Я уже было открыла рот, чтоб в очередной раз высказать, что я думаю о таких вот мерзких тварях, как мой нынешний собеседник, но вовремя опомнилась. На сегодня с него хватит бичеваний, пусть и словесных. Да, я его терпеть не могу! Его мелочные, лживые выходки и периодическое лебезение передо мной жутко раздражают. Но когда надо, он действительно скажет что-нибудь, стоящее моего внимания. Правда, совсем чуть-чуть, и только то, что не может навредить ему. Это, конечно, не значит, что во всех остальных случаях я могу доверять ему безоговорочно, нет. Ведь стоит мне отвлечься, совсем немного, и повернуться к нему спиной, и он, как и все отрицательные, но о-очень трусливые персонажи, не задумываясь всадит туда нож, причём обязательно какой-нибудь заговорённый и предусмотрительно пропитанный смертельным ядом, чтоб уж наверняка. Да и чтоб в случае чего не пришлось оправдываться, придумывая идиотские отговорки вроде: «Я так неудачно чихнул, и нож, каким-то странным мистическим образом оказавшийся в этот момент у меня в руках, сам вскочил в беспечно подставленную тобой спину». Всё это я прекрасно знаю, но почему-то продолжаю с ним общаться.

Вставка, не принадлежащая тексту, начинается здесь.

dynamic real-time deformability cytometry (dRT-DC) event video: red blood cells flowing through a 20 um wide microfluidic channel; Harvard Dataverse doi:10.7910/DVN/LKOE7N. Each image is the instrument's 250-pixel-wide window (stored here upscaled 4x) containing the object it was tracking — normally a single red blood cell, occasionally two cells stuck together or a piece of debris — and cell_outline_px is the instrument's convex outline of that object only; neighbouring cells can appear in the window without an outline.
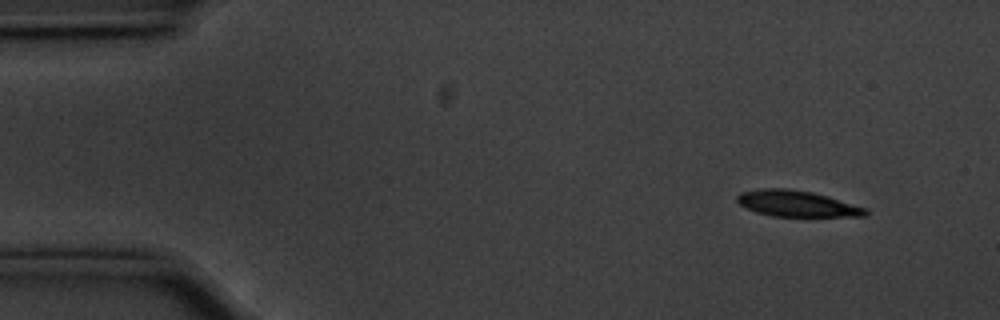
{"species": "common noctule bat (a hibernating species)", "species_latin": "Nyctalus noctula", "temperature_condition": "cold", "stored_images_in_passage": 57, "segment_of_instrument_passage": [1, 2], "camera_frame_rate_fps": 3000, "um_per_image_px": 0.085, "animal": {"sex": "male", "body_mass_g": 20.1, "forearm_length_mm": 53.5}, "frame": {"image": 1, "passage_image": 5, "time_ms": 1.333, "image_size_px": [1000, 320], "cell_outline_px": [[868, 216], [772, 216], [756, 212], [744, 208], [736, 200], [736, 196], [740, 192], [764, 188], [788, 188], [812, 192], [828, 196], [868, 208]], "centroid_in_image_um": [67.73, 17.3], "position_along_channel_um": 17.3, "area_um2": 19.65}}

Возможно, это связано с тем, что он, как и я, злобное, отвратительное существо, приносящее всем только смерть, болезни и несчастья. Может, он действительно прав в том, что мы с ним похожи? Что ж, возможно, так и есть. Или я общаюсь с ним назло сёстрам и брату (тоже, кстати, не отличающимся благородством нравов), которые его терпеть не могут. А что до людей – да так им и надо! Что ж это за жизнь тогда будет, когда кругом только сплошное счастье и веселье? Э нет, так не пойдёт! Поэтому пока этот «чёрный» бог пакостит людям, я его не трогаю. Ну, или не всегда над ним изгаляюсь. Даже помогаю изредка. Мы же на одной стороне, как он выразился. Вот и сейчас я очень поднатужусь и молча проглочу не понравившееся мне определение моего способа общения с окружающими. «Словоблудие, хм…»
– Хорошо! Допустим, есть у меня некоторые подозрения, – нехотя произнесла я.
– Кто?
– Сам подумай!
– Авсения?
– Она самая, но полной уверенности у меня нет.
– А что её советник? Пробовала говорить с ним?
– С Лютым? Брось, он хоть и не способствует всем её гадостным выходкам, но в случае чего и выдавать её не будет. Какая никакая, она же всё-таки ему хозяйка. Бедный, порой мне его искренне жаль.
– Хм, возможно, она так же сочувственно думает и об участи Варсонофия.
– Что?! – сверкнула глазами я.
– Ничего-ничего, – тут же заискивающе ответила тень, выставляя перед собой в защитном жесте руки.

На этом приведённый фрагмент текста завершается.